Operation Choke Point: Closing Legal Businesses

On July 17th, the House Judiciary Subcommittee on Regulatory Reform, Commercial and Antitrust Law held a hearing on Operation Choke Point (OCP), a program within the Department of Justice (DOJ). The first witness, Assistant Attorney General Stuart Delery of the DOJ Civil Division, stated OCP’s objective is to identify and prevent fraudulent merchants and payment processors from accessing financial services. An obscure program until recently, OCP is gaining recognition for the questionable manner of its investigations. Thus far, the DOJ has sent fifty subpoenas to financial institutions, largely local banks and credit unions, requesting information on their customers. Only one of the cases has closed, the remaining are ongoing.

When questioned by Rep. Darrell Issa (R-CA), Delery agreed that the subpoenas he sent are not meant to change routine banking operations. Since the inception of OCP, however, businesses in particular industries have reported being denied loans or having their long-standing bank accounts closed. The Federal Deposit Insurance Corporation (FDIC) published a list of “high risk” industries (including businesses as diverse as firearms sales, home-based charities, coin dealers, and dating services), but Delery denied any connection between that list and DOJ objectives. Upon further scrutiny of the issued subpoenas, which Delery signed, Rep. Issa found a truncated version of the FDIC’s list attached to each one. Somehow, Delery still denied a connection between OCP-DOJ objectives and the FDIC list.

Whether intending to or not, by including the list in the subpoenas and effectively endorsing FDIC “recommendations,” the DOJ has caused banks to rethink their clientele in order to maintain compliancy with the federal government. Subcommittee Chairman Spencer Bachus (R-AL) mentioned a letter circulated to lawmakers last fall, in which one bank claimed it was threatened with an audit if it agreed to service an online lender. Another said the FDIC refused to close an audit unless the bank stopped certain payment processing. Despite these accounts, Delery continued to insist the DOJ is innocent. He stated that his department is making efforts to explain to financial institutions that they are not discouraging legal business, but encouraging due diligence.

As Rep.
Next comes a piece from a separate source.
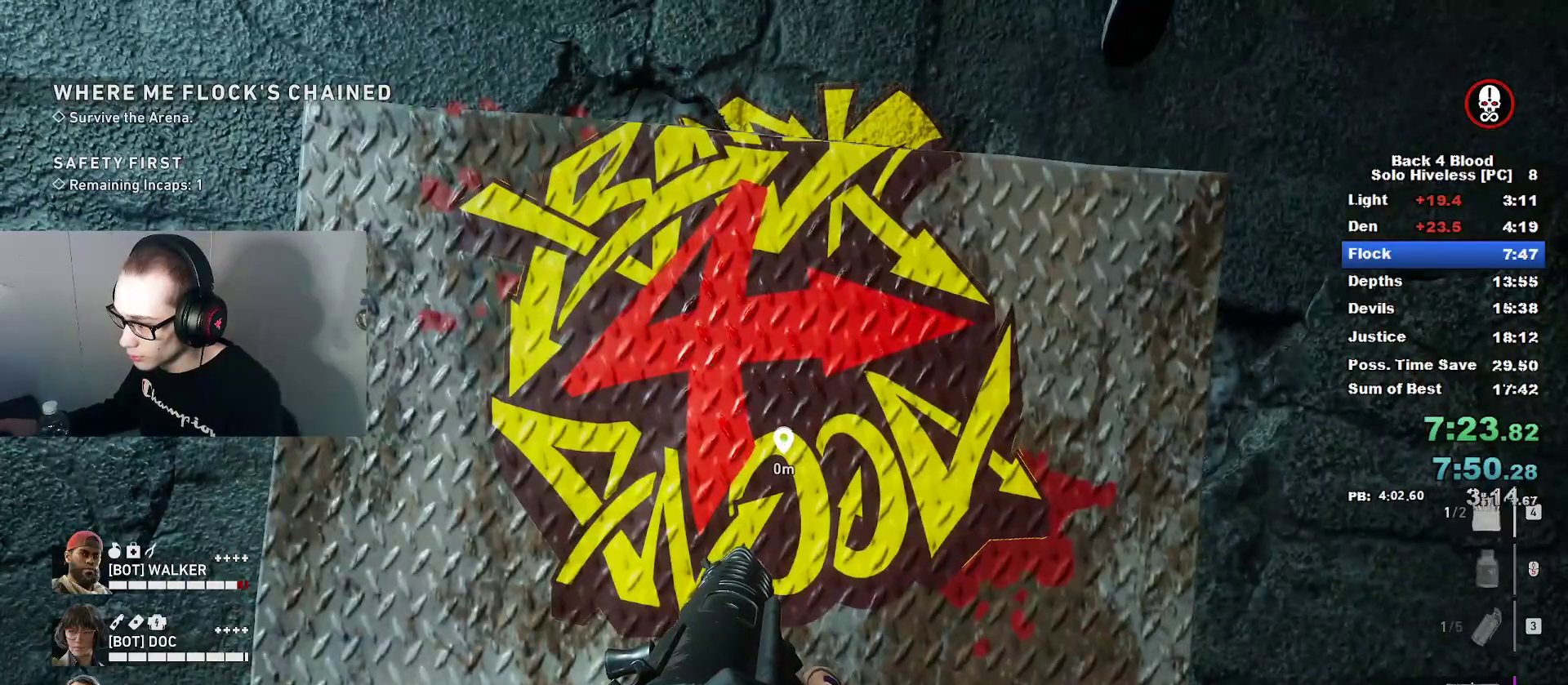
{"keys": [], "mouse": [], "mouse_move": "up", "events": [[83, "q", "up"], [367, "3", "down"], [400, "3", "up"]]}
Issa illuminated in the hearing, the FDIC list was created based on “ideological decisions of what is high risk rather than economic.” For businesses whose accounts were closed, the basis had nothing to do with a change in their risk profiles and was instead predicated on a change in bureaucratic opinion. It is far less costly for banks to drop unfavorably-viewed clients now, than to respond to subpoenas later. In the subpoenas that were already issued, the DOJ requested the banks’ documents from each merchant’s account for every month in which they had a return rate of 3 percent or more, despite Delery’s admission that fraud is indicated by return rates of 30 percent or more. Delery could not attest to the cost of compliance with such a request. Another witness, David Thompson, representing short-term lenders, said the cost can be in the hundreds of thousands. For small banks and credit unions, the new expense of servicing these legal yet “high risk” businesses makes them no longer profitable, resulting in closed accounts.

Fitting with the hearing’s title, “Guilty Until Proven Innocent,” the panel uncovered that the DOJ is targeting banks for serving legal industries, rather than investigating specific cases of fraud within individual businesses. House Judiciary Committee Chairman Bob Goodlatte (R-VA) described the problem in his opening statement, clarifying that Operation Choke Point does stop some fraud, but there are too many casualties.